Amara menggelengkan kepalanya kuat-kuat.
Gue gak suka Rendi.
Gue cuma kesel! Itu aja!
Tapi…
Kenapa makin gue menyangkal, makin gak masuk akal?!
Di Kamar, Mencoba Melupakan (Tapi Gagal)
Amara masih tengkurap dikasur, wajahnya terkubur dibantal.

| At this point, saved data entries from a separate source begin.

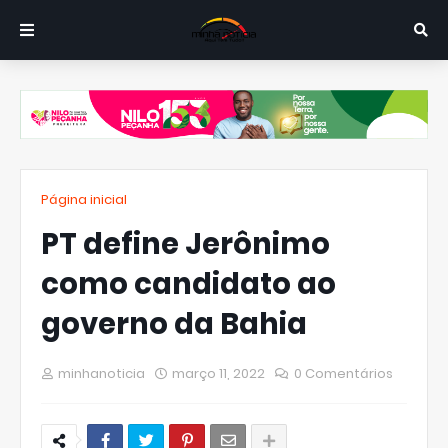
Página inicial
PT define Jerônimo
como candidato ao
governo da Bahia
minhanoticia
março 11, 2022
0 Comentários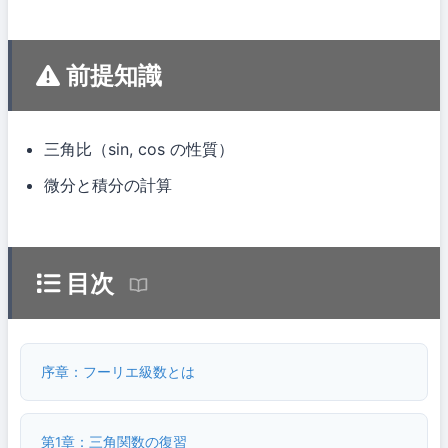
前提知識
三角比（sin, cos の性質）
微分と積分の計算
目次
序章：フーリエ級数とは
第1章：三角関数の復習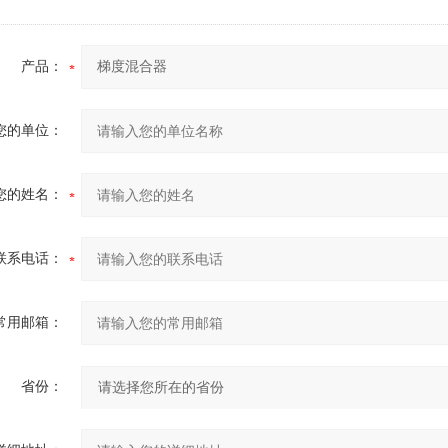
产品：
您的单位：
您的姓名：
联系电话：
常用邮箱：
省份：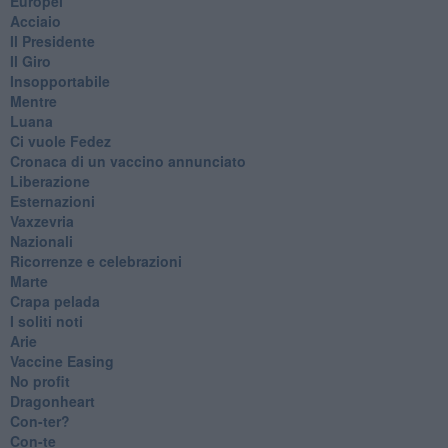
Europei
Acciaio
Il Presidente
​Il Giro
Insopportabile
​Mentre
Luana
​Ci vuole Fedez
​Cronaca di un vaccino annunciato
​Liberazione
Esternazioni
Vaxzevria
Nazionali
​Ricorrenze e celebrazioni
Marte
​Crapa pelada
​I soliti noti
Arie
​Vaccine Easing
No profit
Dragonheart
Con-ter?
​Con-te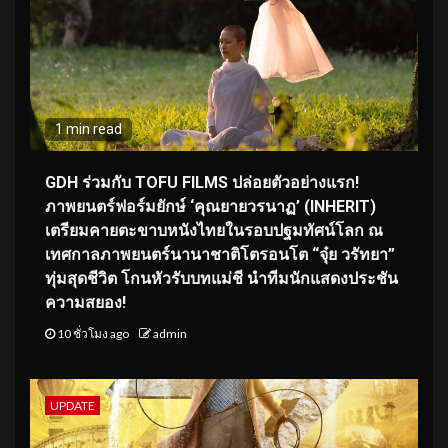
1 min read
GDH ร่วมกับ TOFU FILMS ปล่อยตัวอย่างแรก!
ภาพยนตร์ฟอร์มยักษ์ ‘คุณยายวรนาฏ’ (INHERIT)
เตรียมคายตะขาบหนังไทยในรอบปฐมทัศน์โลก ณ
เทศกาลภาพยนตร์นานาชาติโตรอนโต “จุ๋ย วรัทยา”
ทุ่มสุดชีวิต โกนหัวรับบทแม่ชี นำทีมนักแสดงประชัน
ความสยอง!
10 ชั่วโมง ago
admin
UPDATE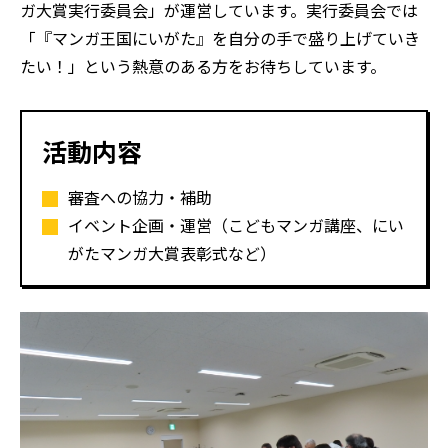
ガ大賞実行委員会」が運営しています。
実行委員会では
「『マンガ王国にいがた』を自分の手で
盛り上げていき
たい！」という熱意のある方をお待ちしています。
活動内容
審査への協力・補助
イベント企画・運営（こどもマンガ講座、にい
がたマンガ大賞表彰式など）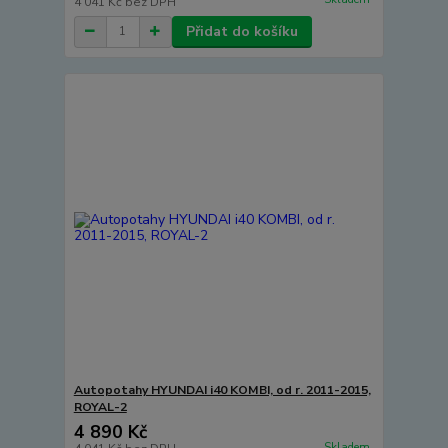
4 041 Kč
bez DPH
Přidat do košíku
Autopotahy HYUNDAI i40 KOMBI, od r. 2011-2015,
ROYAL-2
4 890 Kč
Skladem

Dia berusaha keras untuk menghapus semua kejadian tadi dari otaknya.
Tapi…
Semakin dia mencoba, semakin jelas wajah Rendi muncul di pikirannya.
Genggaman tangannya.
Tatapan matanya.
Suara pelan yang bilang 'jangan lepasin dulu'.
DEG!
Amara langsung bangun dan mengacak rambutnya sendiri.
"ARGH! Kenapa gue jadi kayak gini?!"
Dia bangkit, berjalan mondar-mandir di kamar.
"Oke, oke. Gue gak suka Rendi."
"GUE. GAK. SUKA. REN—"
Tapi sebelum dia bisa menyelesaikan kalimatnya…
Wajah Rendi kembali muncul dipikirannya.
Kali ini, wajahnya pas dia tersenyum tipis tadi.
Senyum yang… buat Amara ngerasa aneh.
Senyum yang gak pernah dia lihat sebelumnya.
Dan yang paling gawat…
Senyum itu bikin jantungnya berdebar lagi!
Amara langsung membanting dirinya kekasur lagi.
"MAMAAA, KENAPA NGOMONGANNYA MASUK AKAL?!"
HP Berdering, Muncul Nama yang Bikin Panik
Saat Amara masih berguling-guling di kasur, HP-nya tiba-tiba berdering.
BZZT! BZZT!
Amara meraih HP-nya dengan malas.
Dia melihat nama yang muncul di layar…
RENDI.
DEG!
Amara langsung duduk tegak.
Tangannya langsung dingin.
Kenapa dia nelpon?!
Gak, gak. Harus diabaikan!
Dia menatap layar HP-nya dengan tatapan penuh konflik.
Tapi entah kenapa…
Jari-jarinya bergerak sendiri.
TEKAN TOMBOL ANGKAT.
"HALO?" suara Amara terdengar lebih gugup dari yang dia harapkan.
Di seberang sana, suara Rendi terdengar santai.
"Udah kering bajunya?"
Amara membeku.
APAAN SIH PERTANYAANNYA?!
Kenapa dia nanya kayak gitu?!
Dan yang lebih parah…
Kenapa nada suaranya terdengar… peduli?
Amara menggigit bibirnya.
"…Udah."
"Bagus," jawab Rendi singkat.
Lalu hening.
Amara merasakan jantungnya mulai berdebar lagi.
Kenapa hening begini?!
Apa dia harus ngomong sesuatu?
Tapi sebelum dia bisa berpikir…
Rendi tiba-tiba bicara lagi.
Kalimat yang Bikin Dunia Amara Berhenti
"Gue seneng lo gak sakit."
DEG!
Amara langsung terdiam.
Apa barusan gue salah denger?!
Rendi seneng gue gak sakit?
Kenapa dia bilang kayak gitu?!
Dan lebih penting lagi…
KENAPA SUARANYA BEGITU TULUS?!
Amara menggenggam HP erat-erat.
Mulutnya ingin membalas sesuatu, tapi otaknya kayak berhenti bekerja.
Di seberang sana, Rendi masih diam.
Seolah… dia juga bingung kenapa dia ngomong begitu.
Dan sekarang, mereka berdua sama-sama diam.
Bukan karena gak ada yang mau ngomong.
Tapi karena…
Mereka sama-sama mulai menyadari sesuatu yang selama ini mereka abaikan.